Дивину видели на рынке около восьми утра. С авоськой в руке она приценивалась к овощам, фиалкам, яйцам.
В тот же вечер, пять подружек за чаем:
— А знаете, милочки, Дивина вышла замуж за Бога. Встает с первыми петухами, чтобы пойти причаститься, Вся-Кающаяся.
Хор подружек:
— Поми-и-илуй, поми-и-луй Диви-и-ину-у!
На следующий день:
— Слышала, Малышка, в участке Дивину заставили раздеться догола. У нее все тело в ссадинах. Миньон бьет ее.
Хор подружек:
— У-лю-лю-лю-лю! Дивина получает взбучку! А Дивина носила прямо на голом теле облегающую власяницу, о чем не подозревали ни Миньон, ни ее клиенты.
Какой-то тип разговаривает с Дивиной (это солдат, который хочет вернуться на службу):
— Нет денег на жизнь. Что делать?

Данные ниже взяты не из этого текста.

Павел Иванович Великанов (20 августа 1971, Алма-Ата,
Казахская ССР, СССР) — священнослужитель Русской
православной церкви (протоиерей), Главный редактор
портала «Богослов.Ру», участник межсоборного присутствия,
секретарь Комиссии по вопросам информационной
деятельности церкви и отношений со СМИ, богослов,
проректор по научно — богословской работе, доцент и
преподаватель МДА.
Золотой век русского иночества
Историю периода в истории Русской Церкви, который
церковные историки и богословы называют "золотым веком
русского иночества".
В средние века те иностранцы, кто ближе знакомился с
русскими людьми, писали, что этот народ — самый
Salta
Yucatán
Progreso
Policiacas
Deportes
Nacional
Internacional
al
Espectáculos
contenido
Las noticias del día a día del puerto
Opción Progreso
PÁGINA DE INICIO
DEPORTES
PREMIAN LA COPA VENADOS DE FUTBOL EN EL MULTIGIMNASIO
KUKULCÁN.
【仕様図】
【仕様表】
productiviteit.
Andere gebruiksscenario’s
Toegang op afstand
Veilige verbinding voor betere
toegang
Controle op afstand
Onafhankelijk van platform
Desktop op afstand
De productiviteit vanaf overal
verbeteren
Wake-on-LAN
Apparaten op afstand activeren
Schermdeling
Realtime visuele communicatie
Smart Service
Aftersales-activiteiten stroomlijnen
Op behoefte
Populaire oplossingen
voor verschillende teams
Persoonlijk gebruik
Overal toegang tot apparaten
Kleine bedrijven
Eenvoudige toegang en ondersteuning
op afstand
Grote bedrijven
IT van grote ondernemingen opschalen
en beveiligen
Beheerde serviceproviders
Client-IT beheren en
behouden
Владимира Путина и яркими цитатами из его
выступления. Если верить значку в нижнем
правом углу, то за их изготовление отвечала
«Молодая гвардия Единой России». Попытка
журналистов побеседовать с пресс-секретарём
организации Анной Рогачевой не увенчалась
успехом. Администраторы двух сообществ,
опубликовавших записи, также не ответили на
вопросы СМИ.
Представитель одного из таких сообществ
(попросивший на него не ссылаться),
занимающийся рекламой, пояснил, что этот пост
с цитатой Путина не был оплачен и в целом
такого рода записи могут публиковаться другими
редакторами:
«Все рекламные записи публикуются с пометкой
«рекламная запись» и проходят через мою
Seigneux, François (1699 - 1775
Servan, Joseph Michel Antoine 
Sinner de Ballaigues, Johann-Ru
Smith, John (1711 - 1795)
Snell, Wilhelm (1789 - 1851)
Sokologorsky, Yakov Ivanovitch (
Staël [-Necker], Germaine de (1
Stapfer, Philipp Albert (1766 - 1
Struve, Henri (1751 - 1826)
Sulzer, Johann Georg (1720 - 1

Дивина:
— Работать.
— Работу сразу не найдешь.
Он искушает Дивину и настаивает:
— Ну, что?
Он надеется, что она скажет или подумает:
«Воровать». Но Дивина ответить не решилась: размышляя о своих действиях в подобном случае, она представляла, как своими скудными крохами кормит с ладони птиц, и думала: «Просить милостыню».
Дивина:
— Мы видели велосипедистов, которые насвистывали песню и, увитые ее гирляндами, стремительно спускались под вечер по склону небесного холма. Мы ждали их в долине, и они подлетают к нам в виде маленьких комочков грязи.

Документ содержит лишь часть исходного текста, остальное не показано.